PS. Your personal site rocks and I'd be interested to help with your aim in whatever occasional way I can while I {{dayjob}}.
mockingloris
> This website could have been written by an LLM. Real life is for humans, because you can verify that people you have shaken hands with are not AI. Even if people you've shaken hands with are AI-assisted, they're the editor/director/auteur, nothing gets out without their approval, so it's their speech.
100% Agree.
│
└── Dey well; Be well
I’m in love with the theme switcher. This is how a personal blog should be. Great content. Fun site to be on.

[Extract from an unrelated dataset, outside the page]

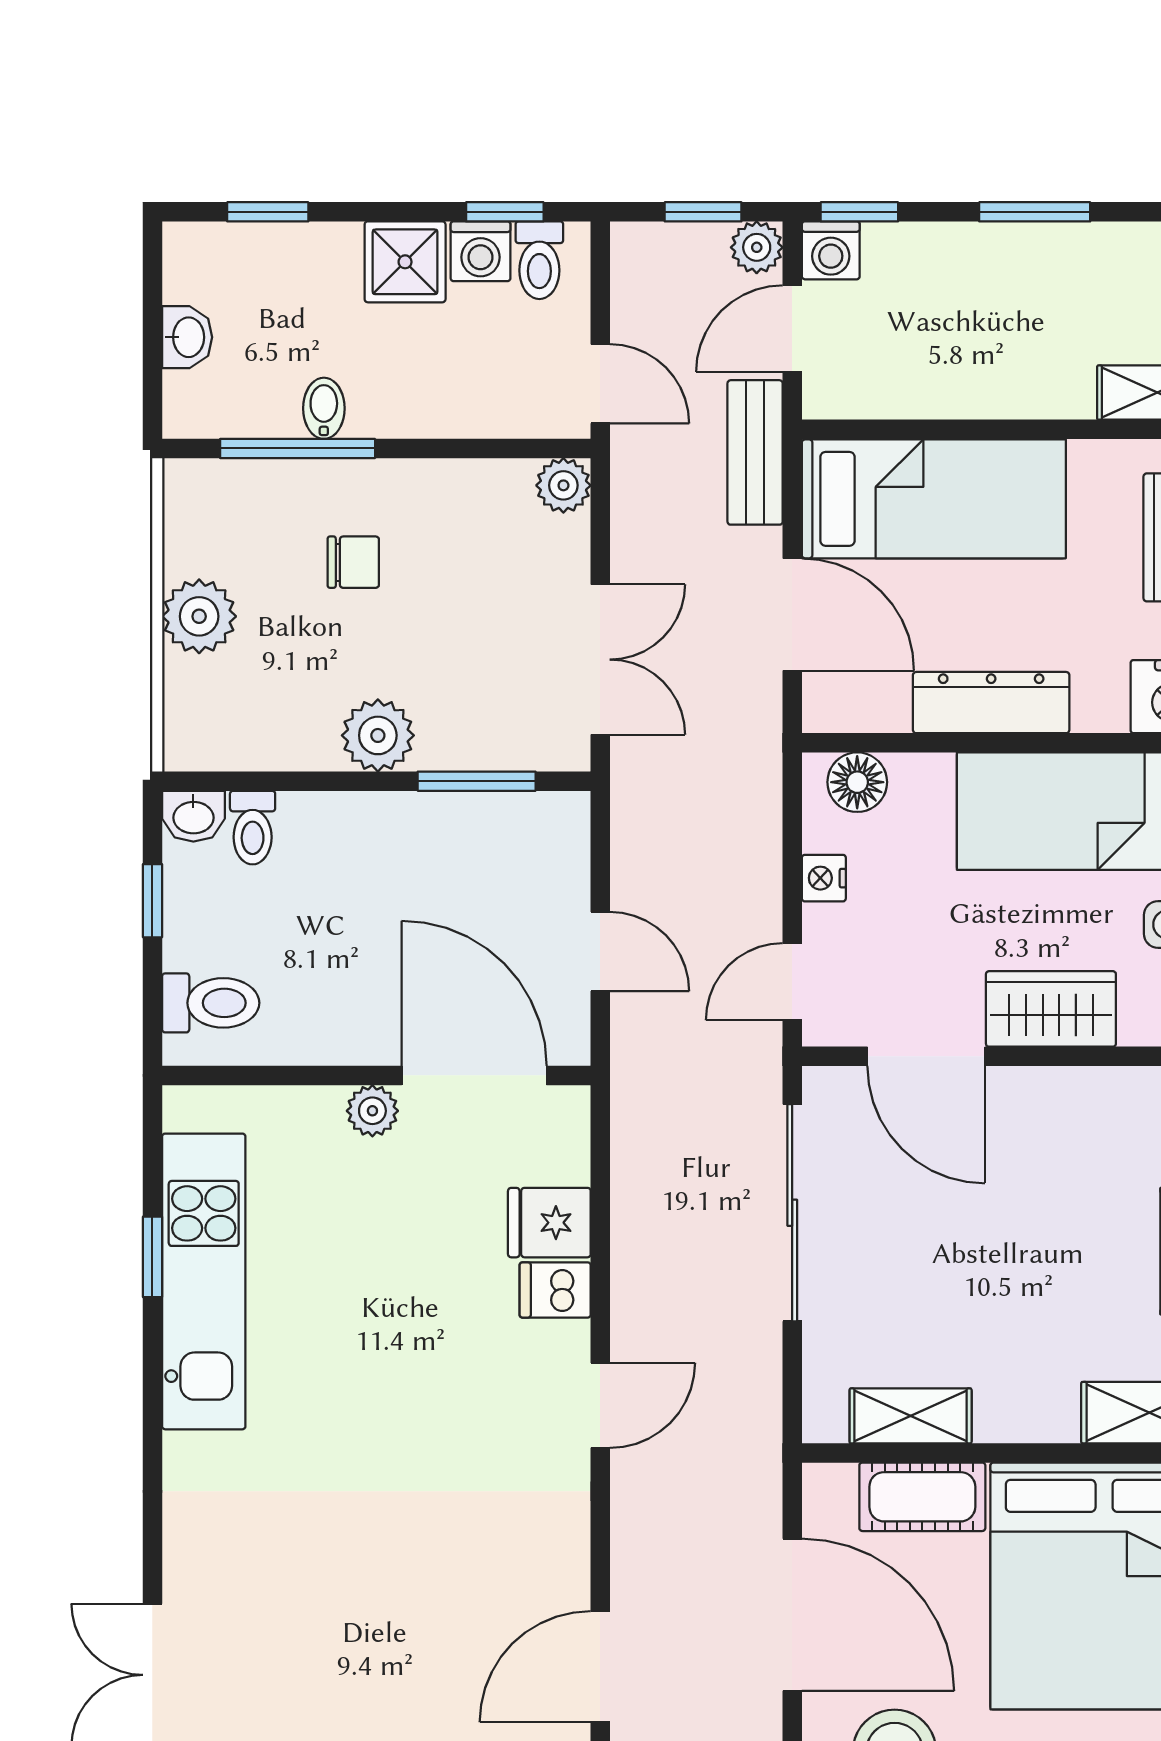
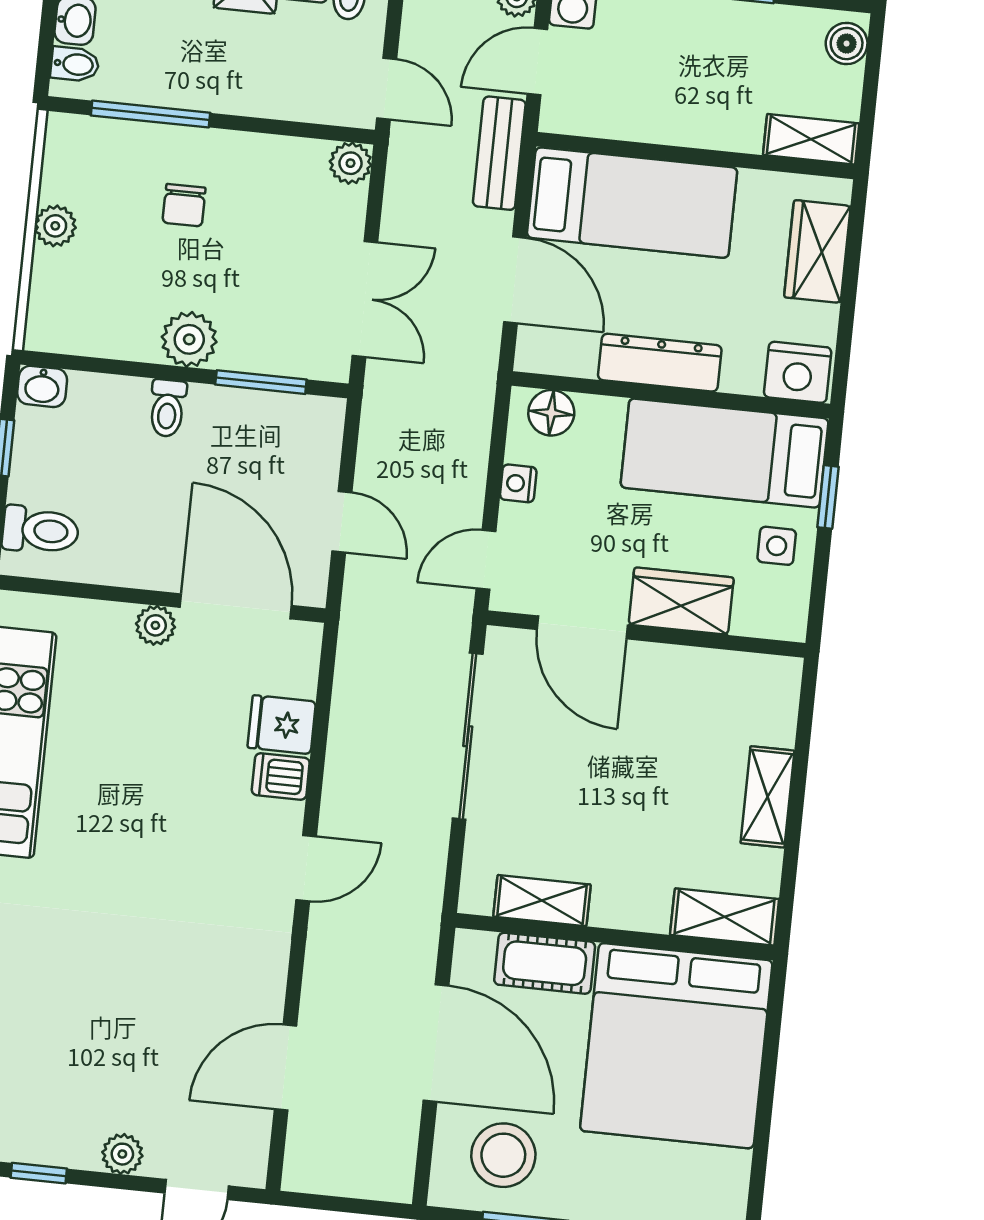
bidet: (324, 408) -> (75, 64), moved, turned 90
chair: (353, 562) -> (184, 205), turned 90
plant: (199, 616) -> (55, 226), width x0.73, depth x0.73
toilet: (253, 828) -> (167, 408), moved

My issue is that crawlers aren’t respecting robots.txt, they are capable of operating captchas, human verification check boxes, and can extract all your content and information as a tree in a matter of minutes.
Throttling doesn’t help when you have to load a bunch of assets with your page. IP range blocking doesn’t work because they’re lambdas essentially. Their user-agent info looks like someone on Chrome trying to browse your site.
We can’t even render everything to a canvas to stop it.
The only remaining tactic is verification through authorization. Sad.